» To do: Print out the data below. Do not alter a single line.

» Data listing:
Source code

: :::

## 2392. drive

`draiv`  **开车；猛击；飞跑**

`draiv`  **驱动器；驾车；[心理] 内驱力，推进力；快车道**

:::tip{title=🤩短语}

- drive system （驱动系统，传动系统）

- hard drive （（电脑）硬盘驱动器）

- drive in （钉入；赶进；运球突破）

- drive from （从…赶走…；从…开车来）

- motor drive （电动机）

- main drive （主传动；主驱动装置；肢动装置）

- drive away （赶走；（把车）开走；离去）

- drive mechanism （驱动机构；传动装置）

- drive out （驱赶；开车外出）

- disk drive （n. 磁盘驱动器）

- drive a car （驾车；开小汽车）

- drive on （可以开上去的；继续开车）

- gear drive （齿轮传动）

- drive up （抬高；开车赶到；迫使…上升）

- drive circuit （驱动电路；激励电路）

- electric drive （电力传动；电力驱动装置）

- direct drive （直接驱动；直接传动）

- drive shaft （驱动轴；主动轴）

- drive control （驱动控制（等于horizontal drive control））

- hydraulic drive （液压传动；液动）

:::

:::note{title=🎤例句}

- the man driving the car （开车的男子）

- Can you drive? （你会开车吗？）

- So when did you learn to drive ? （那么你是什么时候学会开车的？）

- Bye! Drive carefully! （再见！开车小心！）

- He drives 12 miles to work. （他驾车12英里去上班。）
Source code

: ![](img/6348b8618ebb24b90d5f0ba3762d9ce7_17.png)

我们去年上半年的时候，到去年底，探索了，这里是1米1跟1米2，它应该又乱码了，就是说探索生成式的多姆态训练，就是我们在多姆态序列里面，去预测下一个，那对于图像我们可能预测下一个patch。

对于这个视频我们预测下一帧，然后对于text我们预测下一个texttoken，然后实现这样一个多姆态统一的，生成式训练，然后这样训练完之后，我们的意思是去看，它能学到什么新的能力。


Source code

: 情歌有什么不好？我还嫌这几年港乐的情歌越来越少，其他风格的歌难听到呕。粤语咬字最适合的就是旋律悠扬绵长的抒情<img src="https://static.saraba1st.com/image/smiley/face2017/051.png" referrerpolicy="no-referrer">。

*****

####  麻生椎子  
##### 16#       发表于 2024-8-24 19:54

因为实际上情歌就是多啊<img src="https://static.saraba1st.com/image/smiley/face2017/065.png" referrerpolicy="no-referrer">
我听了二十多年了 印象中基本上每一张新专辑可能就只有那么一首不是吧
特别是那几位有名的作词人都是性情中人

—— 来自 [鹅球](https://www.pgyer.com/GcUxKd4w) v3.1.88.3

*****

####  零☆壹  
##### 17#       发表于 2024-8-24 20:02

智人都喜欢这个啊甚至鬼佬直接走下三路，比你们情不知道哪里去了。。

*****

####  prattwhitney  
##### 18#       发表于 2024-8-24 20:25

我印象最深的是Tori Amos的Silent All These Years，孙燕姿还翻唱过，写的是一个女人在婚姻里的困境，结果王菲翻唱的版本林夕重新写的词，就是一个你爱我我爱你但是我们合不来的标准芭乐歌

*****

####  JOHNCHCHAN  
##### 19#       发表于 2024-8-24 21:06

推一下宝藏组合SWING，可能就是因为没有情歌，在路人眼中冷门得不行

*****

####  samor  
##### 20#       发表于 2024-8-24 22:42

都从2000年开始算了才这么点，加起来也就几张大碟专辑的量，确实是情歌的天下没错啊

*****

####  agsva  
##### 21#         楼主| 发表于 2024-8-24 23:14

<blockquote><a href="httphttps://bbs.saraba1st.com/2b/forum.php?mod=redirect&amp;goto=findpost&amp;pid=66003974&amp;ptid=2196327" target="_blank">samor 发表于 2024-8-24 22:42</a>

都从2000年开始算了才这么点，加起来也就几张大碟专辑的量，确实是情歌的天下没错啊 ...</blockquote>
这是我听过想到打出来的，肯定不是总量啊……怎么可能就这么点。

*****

» Your response:
Source code

: :::

## 2392. drive

`draiv`  **开车；猛击；飞跑**

`draiv`  **驱动器；驾车；[心理] 内驱力，推进力；快车道**

:::tip{title=🤩短语}

- drive system （驱动系统，传动系统）

- hard drive （（电脑）硬盘驱动器）

- drive in （钉入；赶进；运球突破）

- drive from （从…赶走…；从…开车来）

- motor drive （电动机）

- main drive （主传动；主驱动装置；肢动装置）

- drive away （赶走；（把车）开走；离去）

- drive mechanism （驱动机构；传动装置）

- drive out （驱赶；开车外出）

- disk drive （n. 磁盘驱动器）

- drive a car （驾车；开小汽车）

- drive on （可以开上去的；继续开车）

- gear drive （齿轮传动）

- drive up （抬高；开车赶到；迫使…上升）

- drive circuit （驱动电路；激励电路）

- electric drive （电力传动；电力驱动装置）

- direct drive （直接驱动；直接传动）

- drive shaft （驱动轴；主动轴）

- drive control （驱动控制（等于horizontal drive control））

- hydraulic drive （液压传动；液动）

:::

:::note{title=🎤例句}

- the man driving the car （开车的男子）

- Can you drive? （你会开车吗？）

- So when did you learn to drive ? （那么你是什么时候学会开车的？）

- Bye! Drive carefully! （再见！开车小心！）

- He drives 12 miles to work. （他驾车12英里去上班。）
Source code

: ![](img/6348b8618ebb24b90d5f0ba3762d9ce7_17.png)

我们去年上半年的时候，到去年底，探索了，这里是1米1跟1米2，它应该又乱码了，就是说探索生成式的多姆态训练，就是我们在多姆态序列里面，去预测下一个，那对于图像我们可能预测下一个patch。

对于这个视频我们预测下一帧，然后对于text我们预测下一个texttoken，然后实现这样一个多姆态统一的，生成式训练，然后这样训练完之后，我们的意思是去看，它能学到什么新的能力。


Source code

: 情歌有什么不好？我还嫌这几年港乐的情歌越来越少，其他风格的歌难听到呕。粤语咬字最适合的就是旋律悠扬绵长的抒情<img src="https://static.saraba1st.com/image/smiley/face2017/051.png" referrerpolicy="no-referrer">。

*****

####  麻生椎子  
##### 16#       发表于 2024-8-24 19:54

因为实际上情歌就是多啊<img src="https://static.saraba1st.com/image/smiley/face2017/065.png" referrerpolicy="no-referrer">
我听了二十多年了 印象中基本上每一张新专辑可能就只有那么一首不是吧
特别是那几位有名的作词人都是性情中人

—— 来自 [鹅球](https://www.pgyer.com/GcUxKd4w) v3.1.88.3

*****

####  零☆壹  
##### 17#       发表于 2024-8-24 20:02

智人都喜欢这个啊甚至鬼佬直接走下三路，比你们情不知道哪里去了。。

*****

####  prattwhitney  
##### 18#       发表于 2024-8-24 20:25

我印象最深的是Tori Amos的Silent All These Years，孙燕姿还翻唱过，写的是一个女人在婚姻里的困境，结果王菲翻唱的版本林夕重新写的词，就是一个你爱我我爱你但是我们合不来的标准芭乐歌

*****

####  JOHNCHCHAN  
##### 19#       发表于 2024-8-24 21:06

推一下宝藏组合SWING，可能就是因为没有情歌，在路人眼中冷门得不行

*****

####  samor  
##### 20#       发表于 2024-8-24 22:42

都从2000年开始算了才这么点，加起来也就几张大碟专辑的量，确实是情歌的天下没错啊

*****

####  agsva  
##### 21#         楼主| 发表于 2024-8-24 23:14

<blockquote><a href="httphttps://bbs.saraba1st.com/2b/forum.php?mod=redirect&amp;goto=findpost&amp;pid=66003974&amp;ptid=2196327" target="_blank">samor 发表于 2024-8-24 22:42</a>

都从2000年开始算了才这么点，加起来也就几张大碟专辑的量，确实是情歌的天下没错啊 ...</blockquote>
这是我听过想到打出来的，肯定不是总量啊……怎么可能就这么点。

*****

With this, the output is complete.